Min-Max Scaler estimator scales and translates each feature individually such that it is in the given range on the training set, e.g. between zero and one.

In [10]:
min_max_scaler_object = preprocessing.MinMaxScaler()

In [11]:
min_max_scaler_object.fit(X)
wine_min_max = min_max_scaler_object.transform(X)
wine_min_max

array([[0.84210526, 0.1916996 , 0.57219251, ..., 0.45528455, 0.97069597,
        0.56134094],
       [0.57105263, 0.2055336 , 0.4171123 , ..., 0.46341463, 0.78021978,
        0.55064194],
       [0.56052632, 0.3201581 , 0.70053476, ..., 0.44715447, 0.6959707 ,
        0.64693295],
       ...,
       [0.58947368, 0.69960474, 0.48128342, ..., 0.08943089, 0.10622711,
        0.39728959],
       [0.56315789, 0.36561265, 0.54010695, ..., 0.09756098, 0.12820513,
        0.40085592],
       [0.81578947, 0.66403162, 0.73796791, ..., 0.10569106, 0.12087912,
        0.20114123]])

In [12]:
wine1 = pd.DataFrame(wine_min_max , columns = columnNames)
wine1.head()

Unnamed: 0,Alcohol,Malic acid,Ash,Alcalinity of ash,Magnesium,Total phenols,Flavanoids,Nonflavanoid phenols,Proanthocyanins,Color intensity,Hue,OD280/OD315 of diluted wines,Proline
0,0.842105,0.1917,0.572193,0.257732,0.619565,0.627586,0.57384,0.283019,0.59306,0.372014,0.455285,0.970696,0.561341
1,0.571053,0.205534,0.417112,0.030928,0.326087,0.575862,0.510549,0.245283,0.274448,0.264505,0.463415,0.78022,0.550642
2,0.560526,0.320158,0.700535,0.412371,0.336957,0.627586,0.611814,0.320755,0.757098,0.375427,0.447154,0.695971,0.646933
3,0.878947,0.23913,0.609626,0.319588,0.467391,0.989655,0.664557,0.207547,0.55836,0.556314,0.308943,0.798535,0.857347
4,0.581579,0.365613,0.807487,0.536082,0.521739,0.627586,0.495781,0.490566,0.444795,0.259386,0.455285,0.608059,0.325963


You now may use the same object, to transform any data in the similar manner.

### **Standard Scaler**

StandardScaler follows Standard Normal Distribution (SND). 

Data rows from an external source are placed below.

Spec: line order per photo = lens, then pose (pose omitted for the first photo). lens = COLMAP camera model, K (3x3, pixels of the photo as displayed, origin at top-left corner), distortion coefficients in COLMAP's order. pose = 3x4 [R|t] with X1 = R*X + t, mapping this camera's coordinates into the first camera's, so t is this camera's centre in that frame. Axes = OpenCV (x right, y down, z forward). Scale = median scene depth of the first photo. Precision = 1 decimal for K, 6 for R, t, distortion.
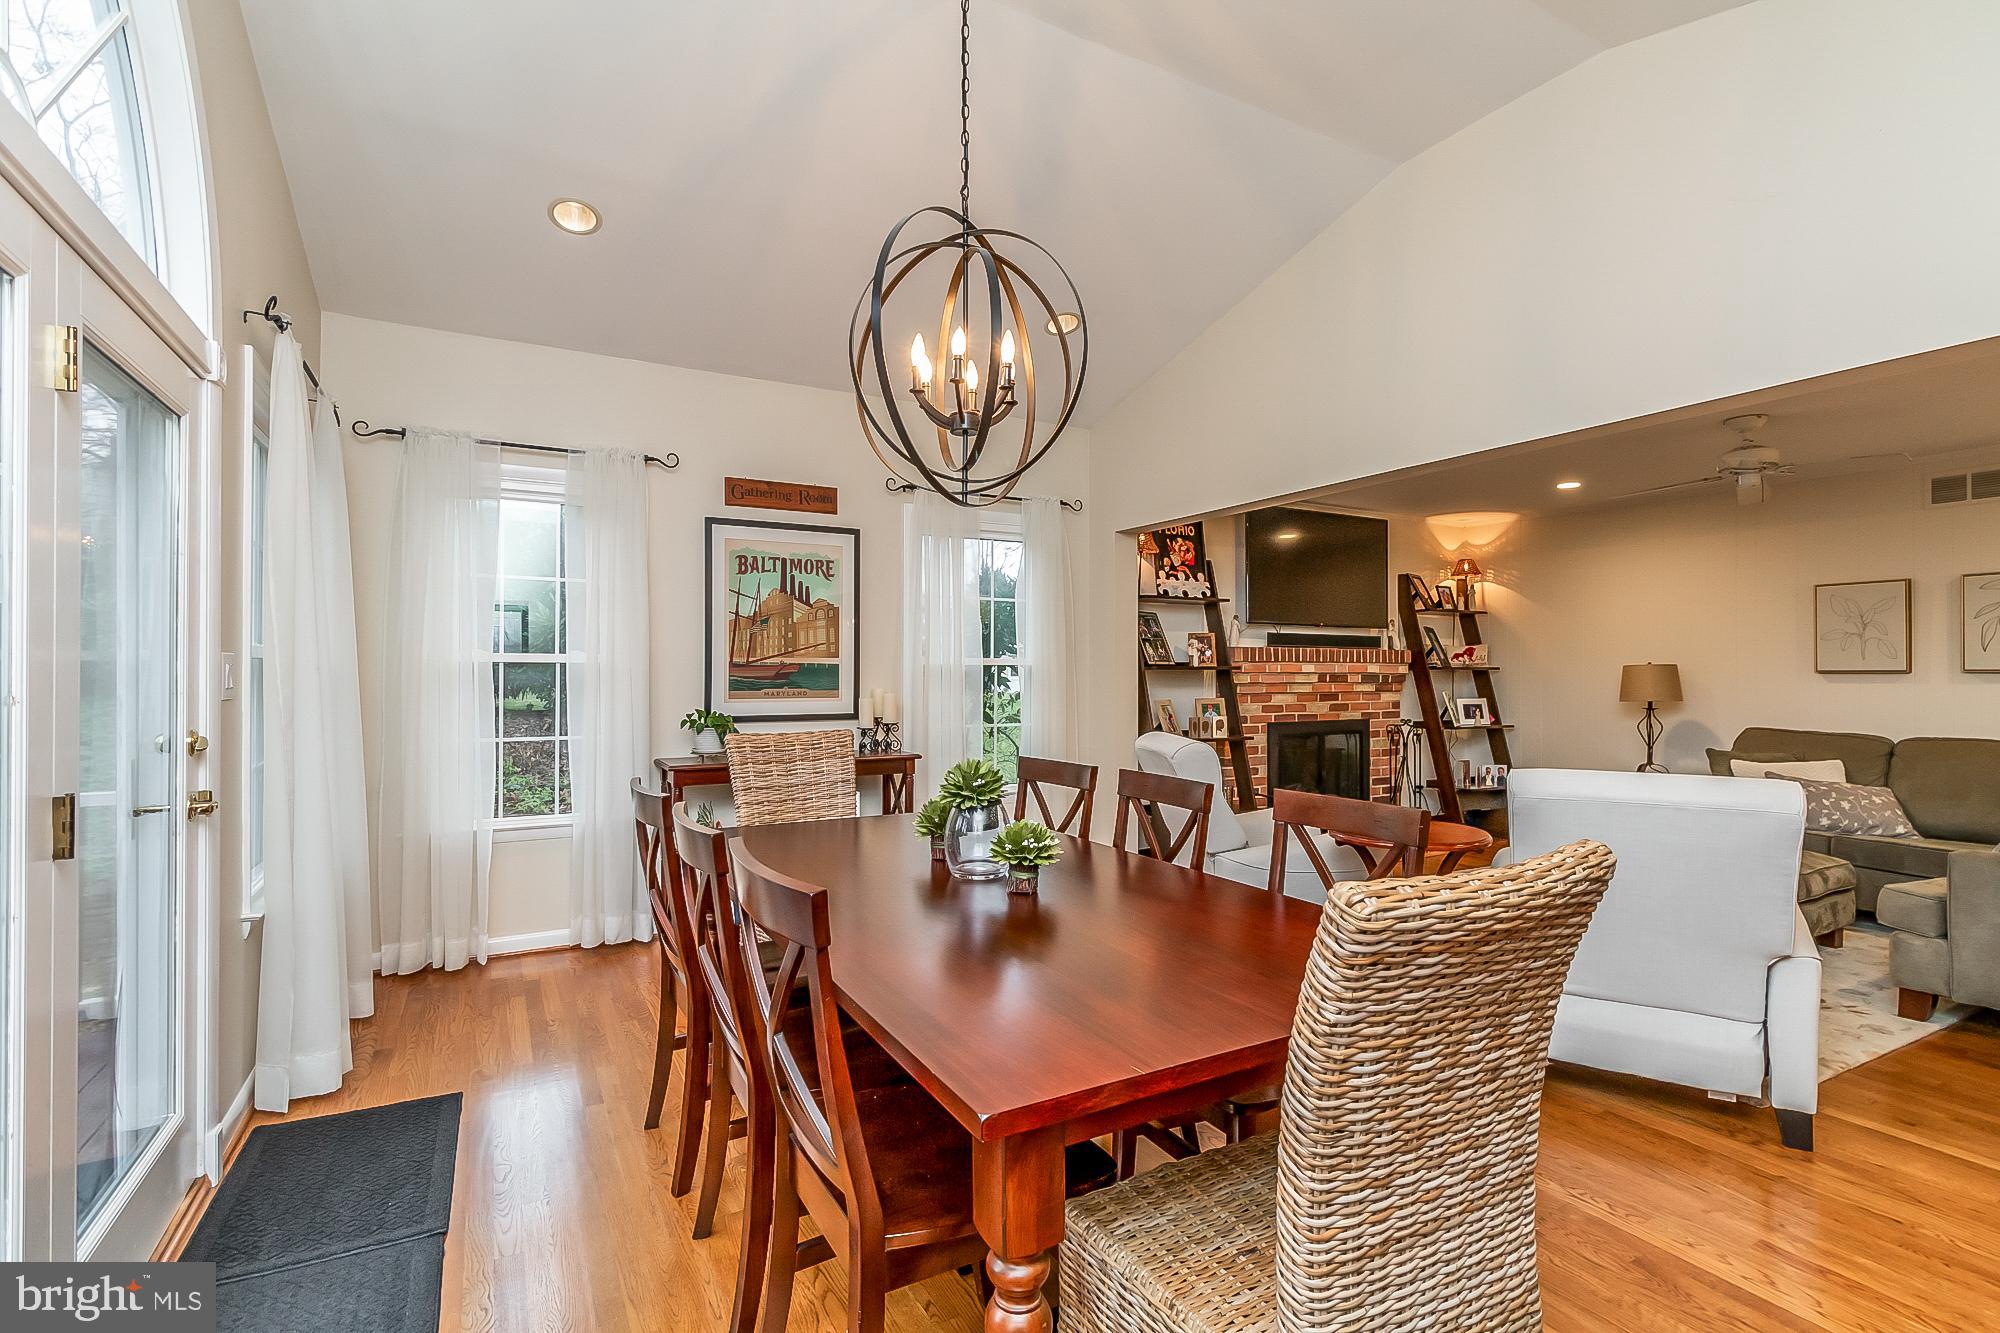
lens RADIAL K [[933.3, 0, 1005.0], [0, 933.3, 668.9], [0, 0, 1]] dist [0.002836, 0.000638]
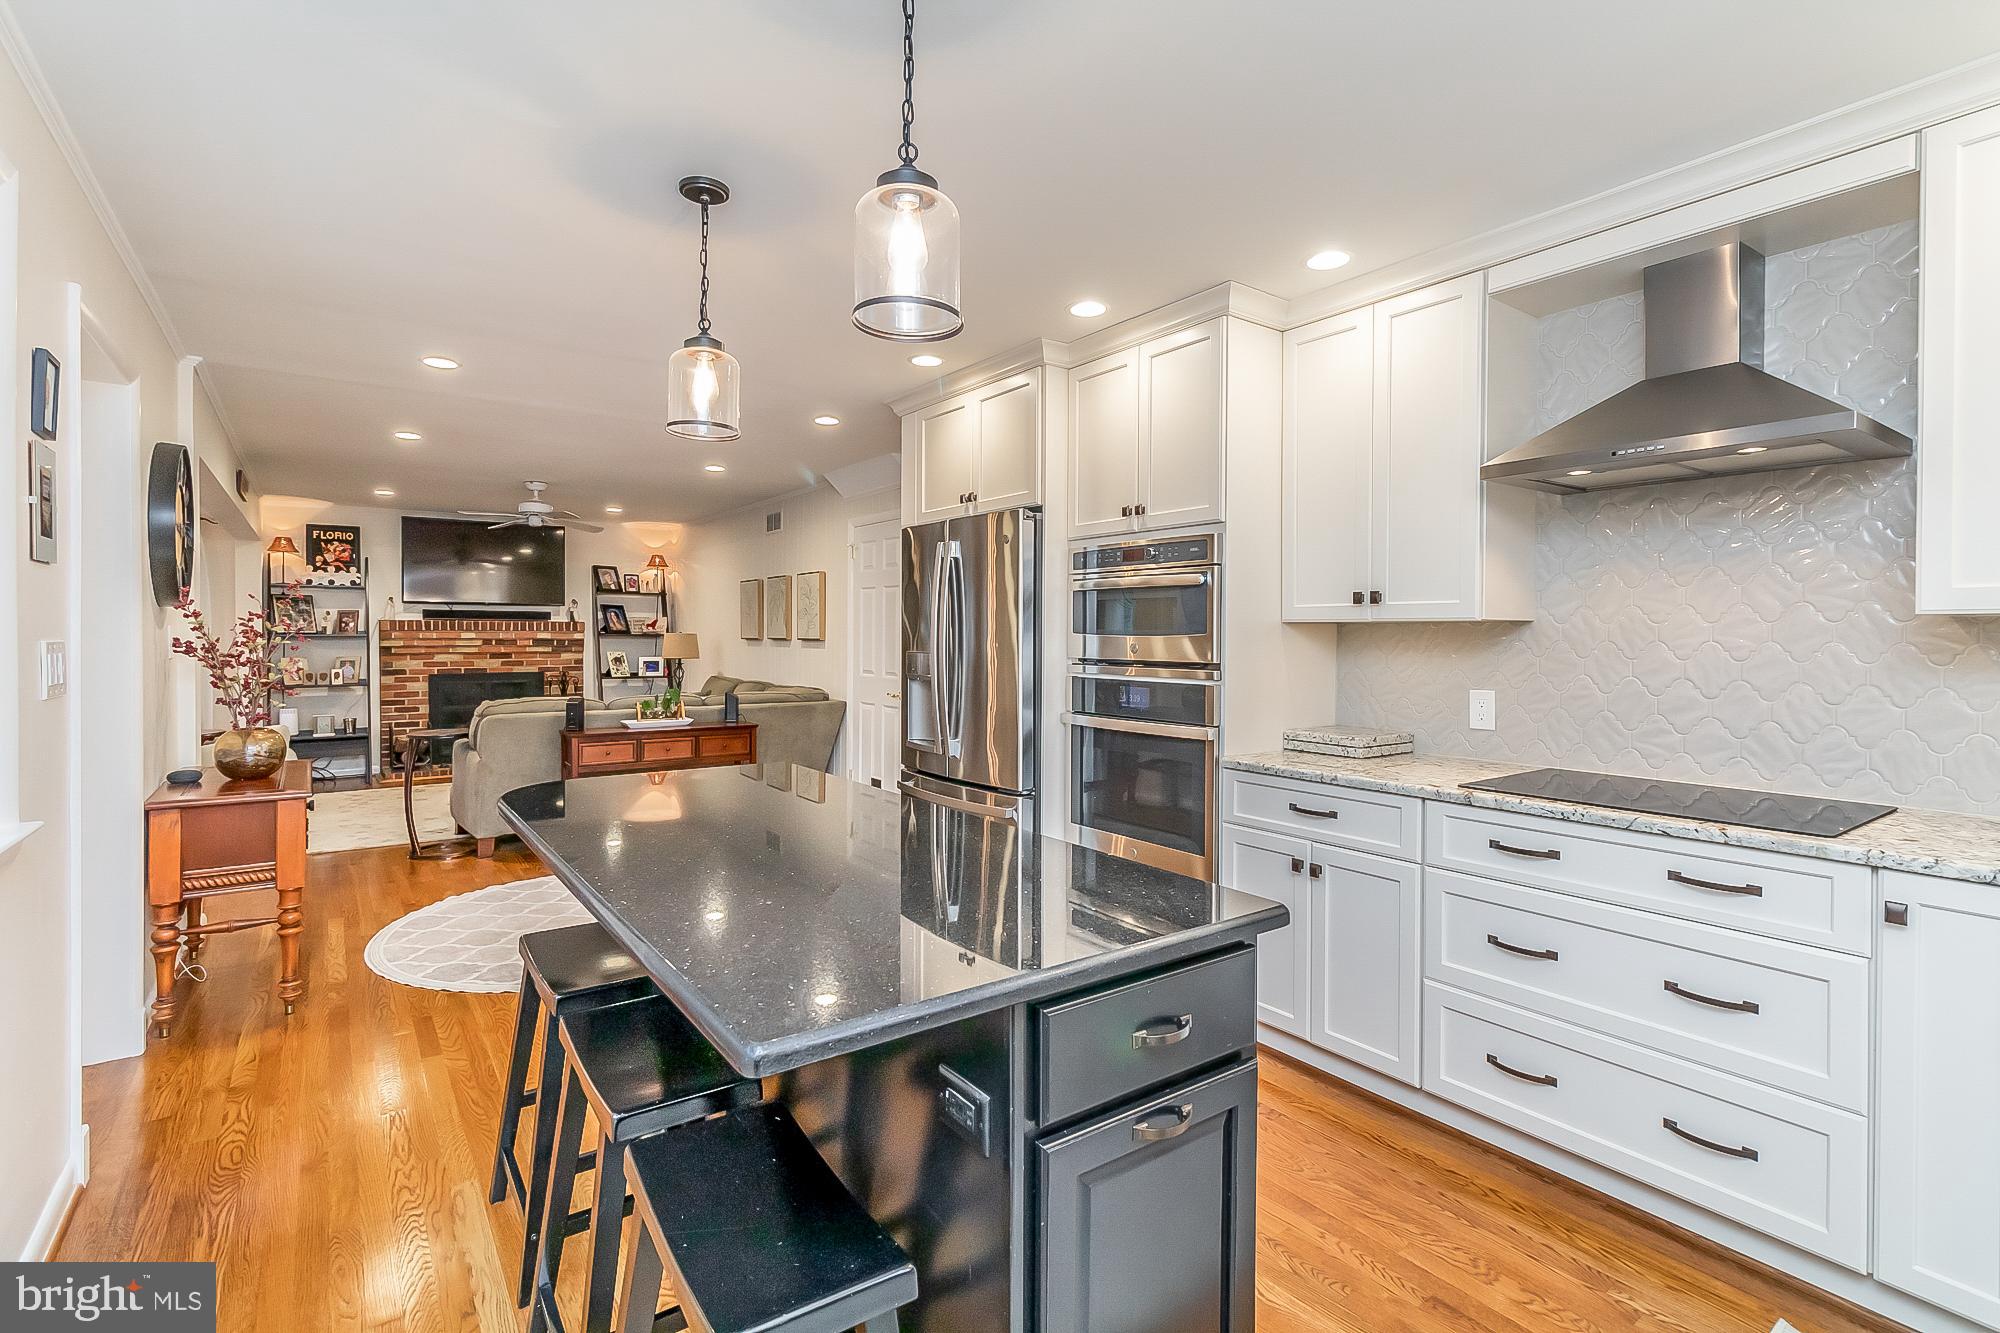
lens RADIAL K [[918.7, 0, 997.8], [0, 918.7, 643.6], [0, 0, 1]] dist [0.000660, 0.000233]
pose [[0.993070, 0.000733, 0.117522, 1.016873], [-0.002444, 0.999893, 0.014418, -0.010442], [-0.117499, -0.014605, 0.992966, -0.483824]]
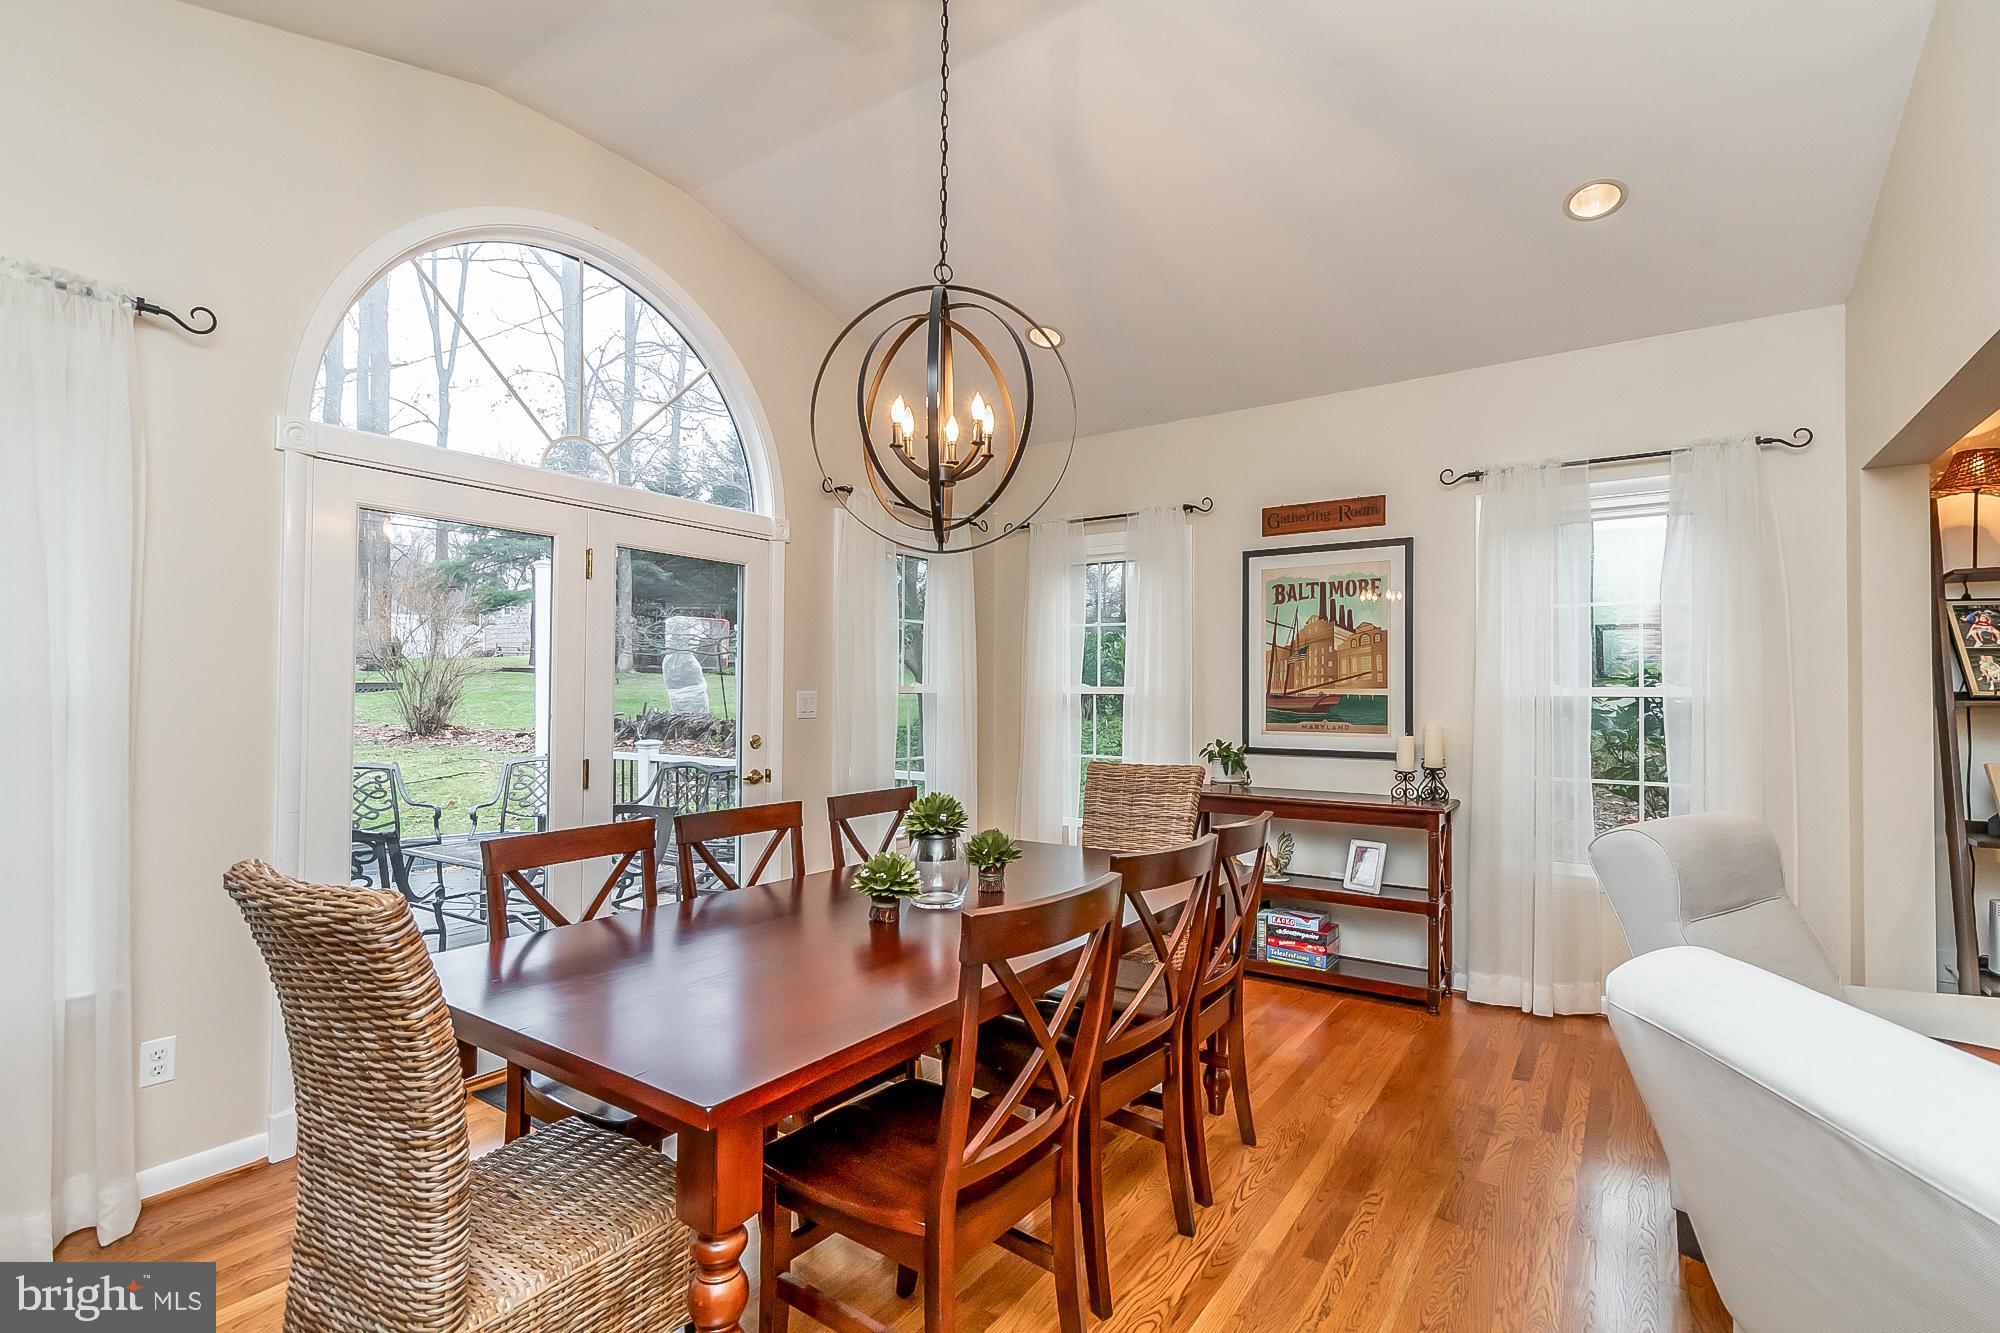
lens RADIAL K [[937.9, 0, 1003.6], [0, 937.9, 680.2], [0, 0, 1]] dist [-0.002930, -0.000131]
pose [[0.446233, -0.013062, -0.894822, 0.368856], [-0.002111, 0.999875, -0.015649, -0.004190], [0.894915, 0.008872, 0.446149, 0.237280]]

 standardize features by removing the mean and scaling to unit variance. 



In [13]:
standard_scaler_object = preprocessing.StandardScaler()

In [14]:
standard_scaler_object.fit(X)
wine_standard = standard_scaler_object.transform(X)
wine_standard

array([[ 1.51861254, -0.5622498 ,  0.23205254, ...,  0.36217728,
         1.84791957,  1.01300893],
       [ 0.24628963, -0.49941338, -0.82799632, ...,  0.40605066,
         1.1134493 ,  0.96524152],
       [ 0.19687903,  0.02123125,  1.10933436, ...,  0.31830389,
         0.78858745,  1.39514818],
       ...,
       [ 0.33275817,  1.74474449, -0.38935541, ..., -1.61212515,
        -1.48544548,  0.28057537],
       [ 0.20923168,  0.22769377,  0.01273209, ..., -1.56825176,
        -1.40069891,  0.29649784],
       [ 1.39508604,  1.58316512,  1.36520822, ..., -1.52437837,
        -1.42894777, -0.59516041]])

In [15]:
wine2 = pd.DataFrame(wine_standard , columns = columnNames)

In [16]:
wine_standard.std(axis = 0)

array([1., 1., 1., 1., 1., 1., 1., 1., 1., 1., 1., 1., 1.])

**Most of the time, we implement the standard scalar.**


However both Standard Scalar and Min Max Scaler are sensitive to outliers.
There is another scaler, the Robust Scaler, which gives better results when data has outliers.